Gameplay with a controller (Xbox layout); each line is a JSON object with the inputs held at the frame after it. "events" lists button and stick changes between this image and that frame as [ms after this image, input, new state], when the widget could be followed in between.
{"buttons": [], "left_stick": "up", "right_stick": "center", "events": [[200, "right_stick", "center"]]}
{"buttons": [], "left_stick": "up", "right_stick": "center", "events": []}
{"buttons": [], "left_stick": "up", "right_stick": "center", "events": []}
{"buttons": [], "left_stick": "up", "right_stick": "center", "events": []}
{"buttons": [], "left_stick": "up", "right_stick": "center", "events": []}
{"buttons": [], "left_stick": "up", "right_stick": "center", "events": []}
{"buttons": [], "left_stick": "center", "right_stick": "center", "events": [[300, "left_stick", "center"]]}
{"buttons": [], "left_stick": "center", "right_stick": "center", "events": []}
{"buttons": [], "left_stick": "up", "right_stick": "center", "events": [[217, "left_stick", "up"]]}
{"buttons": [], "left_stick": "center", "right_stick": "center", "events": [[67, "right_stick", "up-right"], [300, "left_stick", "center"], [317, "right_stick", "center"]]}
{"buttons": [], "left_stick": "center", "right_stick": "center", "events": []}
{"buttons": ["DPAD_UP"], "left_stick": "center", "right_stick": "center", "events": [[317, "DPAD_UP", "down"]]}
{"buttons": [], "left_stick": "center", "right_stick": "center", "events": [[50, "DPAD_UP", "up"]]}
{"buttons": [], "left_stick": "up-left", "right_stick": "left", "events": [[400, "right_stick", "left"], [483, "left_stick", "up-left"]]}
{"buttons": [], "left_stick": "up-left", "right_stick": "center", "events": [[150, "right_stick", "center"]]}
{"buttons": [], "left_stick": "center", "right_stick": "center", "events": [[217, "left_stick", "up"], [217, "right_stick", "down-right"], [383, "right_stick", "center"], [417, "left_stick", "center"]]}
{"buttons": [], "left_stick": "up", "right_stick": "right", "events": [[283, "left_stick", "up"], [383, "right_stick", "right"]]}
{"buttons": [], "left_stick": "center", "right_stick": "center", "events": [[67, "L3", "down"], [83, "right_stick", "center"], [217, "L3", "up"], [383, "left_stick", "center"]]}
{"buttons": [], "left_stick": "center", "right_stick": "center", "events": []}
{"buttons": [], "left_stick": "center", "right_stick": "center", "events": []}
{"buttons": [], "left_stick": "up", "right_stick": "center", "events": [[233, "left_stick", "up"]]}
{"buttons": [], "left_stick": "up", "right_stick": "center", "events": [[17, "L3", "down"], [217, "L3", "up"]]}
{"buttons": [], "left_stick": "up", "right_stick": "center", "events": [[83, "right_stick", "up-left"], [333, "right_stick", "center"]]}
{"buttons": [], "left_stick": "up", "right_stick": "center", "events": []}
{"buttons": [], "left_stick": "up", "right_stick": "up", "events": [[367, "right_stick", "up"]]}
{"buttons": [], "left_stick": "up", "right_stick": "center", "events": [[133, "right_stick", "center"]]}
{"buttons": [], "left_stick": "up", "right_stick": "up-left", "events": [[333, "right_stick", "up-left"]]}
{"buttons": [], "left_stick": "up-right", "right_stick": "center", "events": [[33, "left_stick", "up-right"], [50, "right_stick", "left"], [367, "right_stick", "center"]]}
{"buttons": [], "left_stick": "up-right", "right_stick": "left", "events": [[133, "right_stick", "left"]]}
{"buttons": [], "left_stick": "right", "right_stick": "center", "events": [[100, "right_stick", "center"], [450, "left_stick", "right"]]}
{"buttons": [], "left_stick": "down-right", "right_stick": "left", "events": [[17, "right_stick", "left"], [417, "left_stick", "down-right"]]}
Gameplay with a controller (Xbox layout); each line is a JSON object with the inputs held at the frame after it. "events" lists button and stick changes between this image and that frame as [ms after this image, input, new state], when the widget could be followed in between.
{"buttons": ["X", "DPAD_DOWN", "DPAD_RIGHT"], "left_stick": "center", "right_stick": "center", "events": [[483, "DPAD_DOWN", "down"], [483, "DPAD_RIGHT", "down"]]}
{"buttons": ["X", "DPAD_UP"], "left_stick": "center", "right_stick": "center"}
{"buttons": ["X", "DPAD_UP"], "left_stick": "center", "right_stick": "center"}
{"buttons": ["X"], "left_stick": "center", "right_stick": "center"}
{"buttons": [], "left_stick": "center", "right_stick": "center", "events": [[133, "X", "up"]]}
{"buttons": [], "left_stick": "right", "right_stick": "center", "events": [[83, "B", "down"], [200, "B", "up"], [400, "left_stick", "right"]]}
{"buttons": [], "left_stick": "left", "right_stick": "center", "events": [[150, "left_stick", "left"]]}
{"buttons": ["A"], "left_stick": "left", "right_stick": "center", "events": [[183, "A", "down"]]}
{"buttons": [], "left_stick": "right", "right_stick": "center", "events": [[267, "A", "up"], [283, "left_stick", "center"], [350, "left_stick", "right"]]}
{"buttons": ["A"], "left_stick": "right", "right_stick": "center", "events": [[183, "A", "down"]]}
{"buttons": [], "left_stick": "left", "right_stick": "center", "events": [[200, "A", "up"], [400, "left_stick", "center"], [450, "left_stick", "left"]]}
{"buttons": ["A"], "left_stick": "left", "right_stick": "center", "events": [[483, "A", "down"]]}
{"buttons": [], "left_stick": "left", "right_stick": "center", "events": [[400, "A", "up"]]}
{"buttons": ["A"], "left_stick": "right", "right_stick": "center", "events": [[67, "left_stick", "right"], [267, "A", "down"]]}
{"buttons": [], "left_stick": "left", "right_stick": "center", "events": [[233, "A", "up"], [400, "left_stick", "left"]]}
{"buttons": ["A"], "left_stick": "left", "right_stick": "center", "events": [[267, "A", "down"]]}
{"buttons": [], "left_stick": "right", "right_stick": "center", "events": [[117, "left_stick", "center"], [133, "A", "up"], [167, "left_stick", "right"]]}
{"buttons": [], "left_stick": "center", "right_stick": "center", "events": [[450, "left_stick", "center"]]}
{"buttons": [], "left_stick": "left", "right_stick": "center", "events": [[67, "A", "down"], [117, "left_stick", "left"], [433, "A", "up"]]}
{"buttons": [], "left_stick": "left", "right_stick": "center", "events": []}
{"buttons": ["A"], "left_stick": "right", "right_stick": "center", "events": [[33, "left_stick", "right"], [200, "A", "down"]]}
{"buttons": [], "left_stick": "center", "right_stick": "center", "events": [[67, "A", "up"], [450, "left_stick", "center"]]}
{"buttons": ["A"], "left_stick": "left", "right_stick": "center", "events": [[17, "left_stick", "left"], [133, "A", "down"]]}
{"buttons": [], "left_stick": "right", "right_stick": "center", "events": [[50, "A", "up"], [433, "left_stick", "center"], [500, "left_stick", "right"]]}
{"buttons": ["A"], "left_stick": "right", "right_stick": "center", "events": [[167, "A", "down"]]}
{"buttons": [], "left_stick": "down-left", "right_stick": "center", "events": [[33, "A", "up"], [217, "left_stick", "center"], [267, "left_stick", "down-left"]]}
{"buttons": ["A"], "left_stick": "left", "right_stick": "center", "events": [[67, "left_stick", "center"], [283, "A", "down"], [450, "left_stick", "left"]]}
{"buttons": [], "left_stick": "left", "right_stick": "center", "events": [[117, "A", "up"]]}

========================================================================

(WHAT THE TASK ASKS): Could you restate every record above word for word?

(OUTPUT OF THE TASK):
Gameplay with a controller (Xbox layout); each line is a JSON object with the inputs held at the frame after it. "events" lists button and stick changes between this image and that frame as [ms after this image, input, new state], when the widget could be followed in between.
{"buttons": [], "left_stick": "up", "right_stick": "center", "events": [[200, "right_stick", "center"]]}
{"buttons": [], "left_stick": "up", "right_stick": "center", "events": []}
{"buttons": [], "left_stick": "up", "right_stick": "center", "events": []}
{"buttons": [], "left_stick": "up", "right_stick": "center", "events": []}
{"buttons": [], "left_stick": "up", "right_stick": "center", "events": []}
{"buttons": [], "left_stick": "up", "right_stick": "center", "events": []}
{"buttons": [], "left_stick": "center", "right_stick": "center", "events": [[300, "left_stick", "center"]]}
{"buttons": [], "left_stick": "center", "right_stick": "center", "events": []}
{"buttons": [], "left_stick": "up", "right_stick": "center", "events": [[217, "left_stick", "up"]]}
{"buttons": [], "left_stick": "center", "right_stick": "center", "events": [[67, "right_stick", "up-right"], [300, "left_stick", "center"], [317, "right_stick", "center"]]}
{"buttons": [], "left_stick": "center", "right_stick": "center", "events": []}
{"buttons": ["DPAD_UP"], "left_stick": "center", "right_stick": "center", "events": [[317, "DPAD_UP", "down"]]}
{"buttons": [], "left_stick": "center", "right_stick": "center", "events": [[50, "DPAD_UP", "up"]]}
{"buttons": [], "left_stick": "up-left", "right_stick": "left", "events": [[400, "right_stick", "left"], [483, "left_stick", "up-left"]]}
{"buttons": [], "left_stick": "up-left", "right_stick": "center", "events": [[150, "right_stick", "center"]]}
{"buttons": [], "left_stick": "center", "right_stick": "center", "events": [[217, "left_stick", "up"], [217, "right_stick", "down-right"], [383, "right_stick", "center"], [417, "left_stick", "center"]]}
{"buttons": [], "left_stick": "up", "right_stick": "right", "events": [[283, "left_stick", "up"], [383, "right_stick", "right"]]}
{"buttons": [], "left_stick": "center", "right_stick": "center", "events": [[67, "L3", "down"], [83, "right_stick", "center"], [217, "L3", "up"], [383, "left_stick", "center"]]}
{"buttons": [], "left_stick": "center", "right_stick": "center", "events": []}
{"buttons": [], "left_stick": "center", "right_stick": "center", "events": []}
{"buttons": [], "left_stick": "up", "right_stick": "center", "events": [[233, "left_stick", "up"]]}
{"buttons": [], "left_stick": "up", "right_stick": "center", "events": [[17, "L3", "down"], [217, "L3", "up"]]}
{"buttons": [], "left_stick": "up", "right_stick": "center", "events": [[83, "right_stick", "up-left"], [333, "right_stick", "center"]]}
{"buttons": [], "left_stick": "up", "right_stick": "center", "events": []}
{"buttons": [], "left_stick": "up", "right_stick": "up", "events": [[367, "right_stick", "up"]]}
{"buttons": [], "left_stick": "up", "right_stick": "center", "events": [[133, "right_stick", "center"]]}
{"buttons": [], "left_stick": "up", "right_stick": "up-left", "events": [[333, "right_stick", "up-left"]]}
{"buttons": [], "left_stick": "up-right", "right_stick": "center", "events": [[33, "left_stick", "up-right"], [50, "right_stick", "left"], [367, "right_stick", "center"]]}
{"buttons": [], "left_stick": "up-right", "right_stick": "left", "events": [[133, "right_stick", "left"]]}
{"buttons": [], "left_stick": "right", "right_stick": "center", "events": [[100, "right_stick", "center"], [450, "left_stick", "right"]]}
{"buttons": [], "left_stick": "down-right", "right_stick": "left", "events": [[17, "right_stick", "left"], [417, "left_stick", "down-right"]]}
Gameplay with a controller (Xbox layout); each line is a JSON object with the inputs held at the frame after it. "events" lists button and stick changes between this image and that frame as [ms after this image, input, new state], when the widget could be followed in between.
{"buttons": ["X", "DPAD_DOWN", "DPAD_RIGHT"], "left_stick": "center", "right_stick": "center", "events": [[483, "DPAD_DOWN", "down"], [483, "DPAD_RIGHT", "down"]]}
{"buttons": ["X", "DPAD_UP"], "left_stick": "center", "right_stick": "center"}
{"buttons": ["X", "DPAD_UP"], "left_stick": "center", "right_stick": "center"}
{"buttons": ["X"], "left_stick": "center", "right_stick": "center"}
{"buttons": [], "left_stick": "center", "right_stick": "center", "events": [[133, "X", "up"]]}
{"buttons": [], "left_stick": "right", "right_stick": "center", "events": [[83, "B", "down"], [200, "B", "up"], [400, "left_stick", "right"]]}
{"buttons": [], "left_stick": "left", "right_stick": "center", "events": [[150, "left_stick", "left"]]}
{"buttons": ["A"], "left_stick": "left", "right_stick": "center", "events": [[183, "A", "down"]]}
{"buttons": [], "left_stick": "right", "right_stick": "center", "events": [[267, "A", "up"], [283, "left_stick", "center"], [350, "left_stick", "right"]]}
{"buttons": ["A"], "left_stick": "right", "right_stick": "center", "events": [[183, "A", "down"]]}
{"buttons": [], "left_stick": "left", "right_stick": "center", "events": [[200, "A", "up"], [400, "left_stick", "center"], [450, "left_stick", "left"]]}
{"buttons": ["A"], "left_stick": "left", "right_stick": "center", "events": [[483, "A", "down"]]}
{"buttons": [], "left_stick": "left", "right_stick": "center", "events": [[400, "A", "up"]]}
{"buttons": ["A"], "left_stick": "right", "right_stick": "center", "events": [[67, "left_stick", "right"], [267, "A", "down"]]}
{"buttons": [], "left_stick": "left", "right_stick": "center", "events": [[233, "A", "up"], [400, "left_stick", "left"]]}
{"buttons": ["A"], "left_stick": "left", "right_stick": "center", "events": [[267, "A", "down"]]}
{"buttons": [], "left_stick": "right", "right_stick": "center", "events": [[117, "left_stick", "center"], [133, "A", "up"], [167, "left_stick", "right"]]}
{"buttons": [], "left_stick": "center", "right_stick": "center", "events": [[450, "left_stick", "center"]]}
{"buttons": [], "left_stick": "left", "right_stick": "center", "events": [[67, "A", "down"], [117, "left_stick", "left"], [433, "A", "up"]]}
{"buttons": [], "left_stick": "left", "right_stick": "center", "events": []}
{"buttons": ["A"], "left_stick": "right", "right_stick": "center", "events": [[33, "left_stick", "right"], [200, "A", "down"]]}
{"buttons": [], "left_stick": "center", "right_stick": "center", "events": [[67, "A", "up"], [450, "left_stick", "center"]]}
{"buttons": ["A"], "left_stick": "left", "right_stick": "center", "events": [[17, "left_stick", "left"], [133, "A", "down"]]}
{"buttons": [], "left_stick": "right", "right_stick": "center", "events": [[50, "A", "up"], [433, "left_stick", "center"], [500, "left_stick", "right"]]}
{"buttons": ["A"], "left_stick": "right", "right_stick": "center", "events": [[167, "A", "down"]]}
{"buttons": [], "left_stick": "down-left", "right_stick": "center", "events": [[33, "A", "up"], [217, "left_stick", "center"], [267, "left_stick", "down-left"]]}
{"buttons": ["A"], "left_stick": "left", "right_stick": "center", "events": [[67, "left_stick", "center"], [283, "A", "down"], [450, "left_stick", "left"]]}
{"buttons": [], "left_stick": "left", "right_stick": "center", "events": [[117, "A", "up"]]}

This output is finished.